= Julius D. Canns =

American politician (1923–2005)

Julius Daly Canns (February 20, 1923 – February 20, 2005) was a Republican member of the Vermont State Senate, 1993–2005. He represented the Caledonia County Senate District.

Julius Canns was first elected to the Vermont State Senate on November 3, 1992 and served until his death.

==Biography==
Canns was born in Hartford, Connecticut on February 20, 1923. He attended elementary school in Bloomfield, Connecticut, and then the Haaren Aviation High School, in New York City. He went on to receive a certificate of completion from New York University, training in electronics from Delehanty Institute in 1948, and an LLB from La Salle Extension University in 1965.

He moved to St. Johnsbury, Vermont in 1958, where he operated a television store. He was married to Mary Canns, and had one daughter, Sharon, and two sons, Gary and Ronald.

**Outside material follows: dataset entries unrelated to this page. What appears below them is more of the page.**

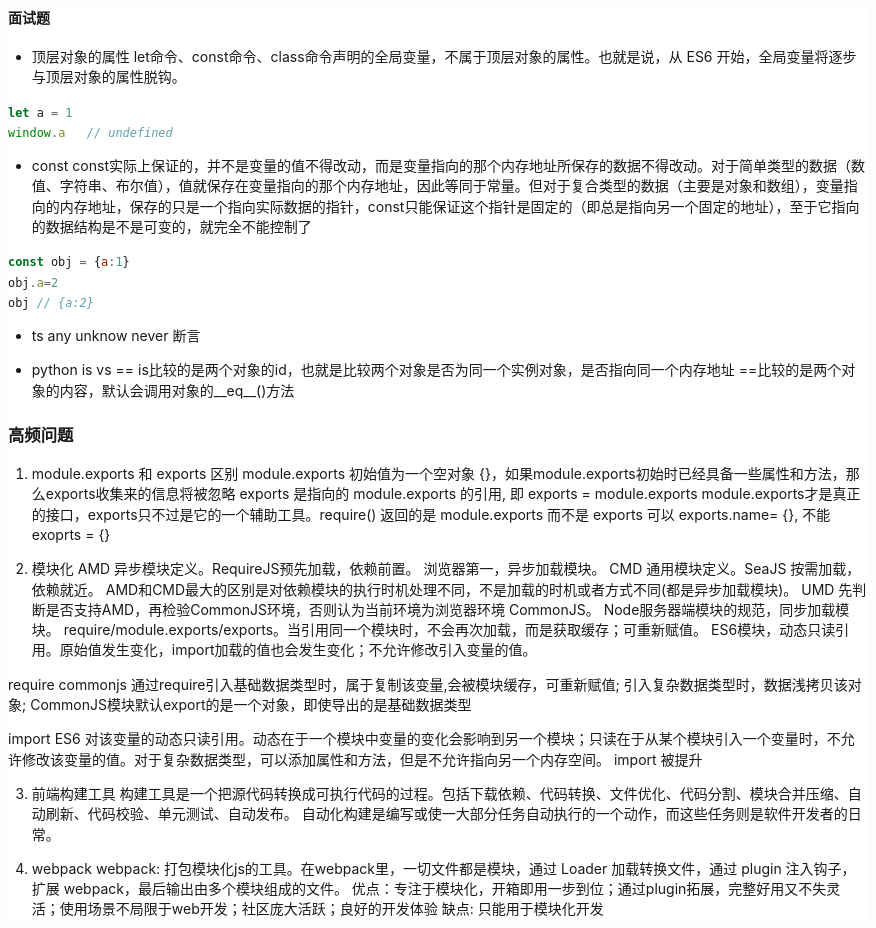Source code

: 
#### 面试题
* 顶层对象的属性
let命令、const命令、class命令声明的全局变量，不属于顶层对象的属性。也就是说，从 ES6 开始，全局变量将逐步与顶层对象的属性脱钩。
```js
let a = 1
window.a   // undefined
```

* const
const实际上保证的，并不是变量的值不得改动，而是变量指向的那个内存地址所保存的数据不得改动。对于简单类型的数据（数值、字符串、布尔值），值就保存在变量指向的那个内存地址，因此等同于常量。但对于复合类型的数据（主要是对象和数组），变量指向的内存地址，保存的只是一个指向实际数据的指针，const只能保证这个指针是固定的（即总是指向另一个固定的地址），至于它指向的数据结构是不是可变的，就完全不能控制了
```js
const obj = {a:1}
obj.a=2
obj // {a:2}
```

* ts any unknow never 断言

* python is  vs ==
is比较的是两个对象的id，也就是比较两个对象是否为同一个实例对象，是否指向同一个内存地址
==比较的是两个对象的内容，默认会调用对象的__eq__()方法



### 高频问题
1. module.exports 和 exports 区别
module.exports 初始值为一个空对象 {}，如果module.exports初始时已经具备一些属性和方法，那么exports收集来的信息将被忽略
exports 是指向的 module.exports 的引用, 即 exports = module.exports
module.exports才是真正的接口，exports只不过是它的一个辅助工具。require() 返回的是 module.exports 而不是 exports
可以 exports.name= {}, 不能 exoprts = {}


2. 模块化
AMD 异步模块定义。RequireJS预先加载，依赖前置。 浏览器第一，异步加载模块。
CMD 通用模块定义。SeaJS 按需加载，依赖就近。   AMD和CMD最大的区别是对依赖模块的执行时机处理不同，不是加载的时机或者方式不同(都是异步加载模块)。
UMD 先判断是否支持AMD，再检验CommonJS环境，否则认为当前环境为浏览器环境
CommonJS。  Node服务器端模块的规范，同步加载模块。 require/module.exports/exports。当引用同一个模块时，不会再次加载，而是获取缓存；可重新赋值。
ES6模块，动态只读引用。原始值发生变化，import加载的值也会发生变化；不允许修改引入变量的值。

require commonjs 通过require引入基础数据类型时，属于复制该变量,会被模块缓存，可重新赋值; 引入复杂数据类型时，数据浅拷贝该对象; CommonJS模块默认export的是一个对象，即使导出的是基础数据类型

import ES6 对该变量的动态只读引用。动态在于一个模块中变量的变化会影响到另一个模块；只读在于从某个模块引入一个变量时，不允许修改该变量的值。对于复杂数据类型，可以添加属性和方法，但是不允许指向另一个内存空间。 import 被提升


3. 前端构建工具
构建工具是一个把源代码转换成可执行代码的过程。包括下载依赖、代码转换、文件优化、代码分割、模块合并压缩、自动刷新、代码校验、单元测试、自动发布。
自动化构建是编写或使一大部分任务自动执行的一个动作，而这些任务则是软件开发者的日常。

4. webpack
webpack: 打包模块化js的工具。在webpack里，一切文件都是模块，通过 Loader 加载转换文件，通过 plugin 注入钩子，扩展 webpack，最后输出由多个模块组成的文件。
优点：专注于模块化，开箱即用一步到位；通过plugin拓展，完整好用又不失灵活；使用场景不局限于web开发；社区庞大活跃；良好的开发体验
缺点: 只能用于模块化开发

In World War II he volunteered for the Marine Corps and served in the Pacific, attaining the rank of Gunnery Sergeant.

He died of cancer on February 20, 2005, his 82nd birthday.

==Public life==
Canns held the following offices:

- St. Johnsbury Grand juror.
- St. Johnsbury Justice of the Peace.
- Member St. Johnsbury select board (serving four years).
- St. Johnsbury tax collector.
- Caledonia County deputy sheriff.
- Member Vermont State Senate. First elected 1992, served until his death (February 20, 2005).

Following Canns' death, Governor James Douglas appointed George R. Coppenrath to serve out the remainder of Canns' term.